3) Compute the Adjusted Mutual Information, it is measure of the similarity between two labels of the same data, while accounting for chance (the Mutual information is generally higher for two set of labels with a large number of clusters)

In [71]:
print('louvain:\t', epi.tl.AMI(adata, 'louvain', 'cell_type'))
print('kmeans:\t', epi.tl.AMI(adata, 'kmeans', 'cell_type'))
print('hc:\t', epi.tl.AMI(adata, 'hc', 'cell_type'))
print('leiden:\t', epi.tl.AMI(adata, 'leiden', 'cell_type'))
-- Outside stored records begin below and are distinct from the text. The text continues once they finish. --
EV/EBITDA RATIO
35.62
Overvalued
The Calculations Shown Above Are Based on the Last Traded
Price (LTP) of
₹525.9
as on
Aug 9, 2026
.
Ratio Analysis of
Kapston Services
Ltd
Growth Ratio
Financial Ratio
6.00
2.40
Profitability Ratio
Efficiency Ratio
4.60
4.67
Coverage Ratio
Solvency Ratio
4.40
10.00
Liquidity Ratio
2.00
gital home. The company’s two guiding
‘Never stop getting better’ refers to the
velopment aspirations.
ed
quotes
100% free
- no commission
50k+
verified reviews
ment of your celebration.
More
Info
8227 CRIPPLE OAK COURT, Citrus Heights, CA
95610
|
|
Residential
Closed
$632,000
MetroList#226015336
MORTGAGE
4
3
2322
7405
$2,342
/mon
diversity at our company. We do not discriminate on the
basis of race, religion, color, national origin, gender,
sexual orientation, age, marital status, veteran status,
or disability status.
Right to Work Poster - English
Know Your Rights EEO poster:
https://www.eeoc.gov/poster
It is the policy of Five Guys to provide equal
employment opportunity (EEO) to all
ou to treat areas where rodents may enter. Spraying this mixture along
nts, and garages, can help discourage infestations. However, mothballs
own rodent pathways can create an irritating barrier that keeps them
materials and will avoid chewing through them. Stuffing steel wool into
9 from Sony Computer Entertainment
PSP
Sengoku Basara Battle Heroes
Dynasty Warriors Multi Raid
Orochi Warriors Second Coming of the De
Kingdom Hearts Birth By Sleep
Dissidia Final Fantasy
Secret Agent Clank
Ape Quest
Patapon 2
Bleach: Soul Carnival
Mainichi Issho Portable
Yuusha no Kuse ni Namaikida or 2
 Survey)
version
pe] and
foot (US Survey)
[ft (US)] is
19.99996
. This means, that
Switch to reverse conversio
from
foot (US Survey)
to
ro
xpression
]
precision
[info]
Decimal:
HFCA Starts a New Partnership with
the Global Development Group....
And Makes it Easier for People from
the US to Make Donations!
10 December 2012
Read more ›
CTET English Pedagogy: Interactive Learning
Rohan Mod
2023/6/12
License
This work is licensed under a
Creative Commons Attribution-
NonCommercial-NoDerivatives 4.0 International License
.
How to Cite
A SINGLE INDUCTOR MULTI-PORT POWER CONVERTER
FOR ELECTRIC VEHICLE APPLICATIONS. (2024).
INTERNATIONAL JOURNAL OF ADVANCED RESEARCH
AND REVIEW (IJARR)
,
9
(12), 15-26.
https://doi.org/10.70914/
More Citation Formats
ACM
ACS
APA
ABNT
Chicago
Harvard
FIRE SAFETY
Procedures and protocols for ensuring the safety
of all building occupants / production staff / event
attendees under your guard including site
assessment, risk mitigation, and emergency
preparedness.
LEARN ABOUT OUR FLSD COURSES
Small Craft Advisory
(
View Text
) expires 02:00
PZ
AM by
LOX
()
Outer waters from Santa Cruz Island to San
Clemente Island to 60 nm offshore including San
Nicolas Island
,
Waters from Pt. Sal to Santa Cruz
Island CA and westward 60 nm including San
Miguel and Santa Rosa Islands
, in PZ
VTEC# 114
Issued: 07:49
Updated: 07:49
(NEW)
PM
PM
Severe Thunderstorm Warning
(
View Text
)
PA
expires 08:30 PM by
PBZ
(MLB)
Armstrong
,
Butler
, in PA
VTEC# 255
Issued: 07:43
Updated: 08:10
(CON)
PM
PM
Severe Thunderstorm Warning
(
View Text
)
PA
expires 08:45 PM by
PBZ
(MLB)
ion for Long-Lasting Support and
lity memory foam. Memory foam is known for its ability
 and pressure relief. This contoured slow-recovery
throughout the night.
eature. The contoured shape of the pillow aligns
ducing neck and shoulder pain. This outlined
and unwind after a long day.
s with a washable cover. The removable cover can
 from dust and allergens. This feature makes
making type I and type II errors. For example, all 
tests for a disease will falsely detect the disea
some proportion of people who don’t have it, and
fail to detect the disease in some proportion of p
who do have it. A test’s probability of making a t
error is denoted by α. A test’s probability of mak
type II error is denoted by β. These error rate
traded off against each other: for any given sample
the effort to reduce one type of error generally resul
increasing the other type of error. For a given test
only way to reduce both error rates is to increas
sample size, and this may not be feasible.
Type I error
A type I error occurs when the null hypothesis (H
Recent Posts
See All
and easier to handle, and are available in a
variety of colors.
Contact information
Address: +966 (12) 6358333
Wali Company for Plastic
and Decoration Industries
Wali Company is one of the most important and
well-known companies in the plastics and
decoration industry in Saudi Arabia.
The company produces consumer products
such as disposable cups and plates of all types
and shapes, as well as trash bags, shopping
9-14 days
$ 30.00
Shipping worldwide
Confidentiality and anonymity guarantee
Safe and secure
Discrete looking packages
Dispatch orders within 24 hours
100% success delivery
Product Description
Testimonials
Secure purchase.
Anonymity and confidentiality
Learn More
louvain:	 0.6489850295660261
kmeans:	 0.5151669485843612
hc:	 0.607839434804083
leiden:	 0.6905252709103069

Save the processed Anndata

In [72]:
adata.write(results_file)

Differential chromatin analysis

In [73]:
adata = ad.read(results_file)
adata
Out[73]:
AnnData object with n_obs × n_vars = 1722 × 122511
    obs: 'batch', 'cell_name', 'facs_label', 'label', 'cell_type', 'nb_features', 'log_nb_features', 'louvain', 'kmeans', 'hc', 'leiden'
    var: 'transcript_annotation', 'n_cells', 'commonness', 'prop_shared_cells', 'variability_score'
    uns: 'cell_type_colors', 'facs_label_colors', 'hc_colors', 'kmeans_colors', 'leiden', 'leiden_colors', 'louvain', 'louvain_colors', 'neighbors', 'pca', 'umap'
    obsm: 'X_pca', 'X_tsne', 'X_umap'
    varm: 'PCs'
    layers: 'binary', 'normalised'
    obsp: 'connectivities', 'distances'
In [74]:
epi.tl.rank_features(adata, 'louvain', omic='ATAC')
In [75]:
epi.pl.rank_feat_groups(adata)
In [76]:
epi.pl.rank_feat_groups(adata, feature_symbols='transcript_annotation')
In [77]:
epi.pl.rank_feat_groups_matrixplot(adata)

WARNING: dendrogram data not found (using key=dendrogram_louvain). Running `sc.tl.dendrogram` with default parameters. For fine tuning it is recommended to run `sc.tl.dendrogram` independently.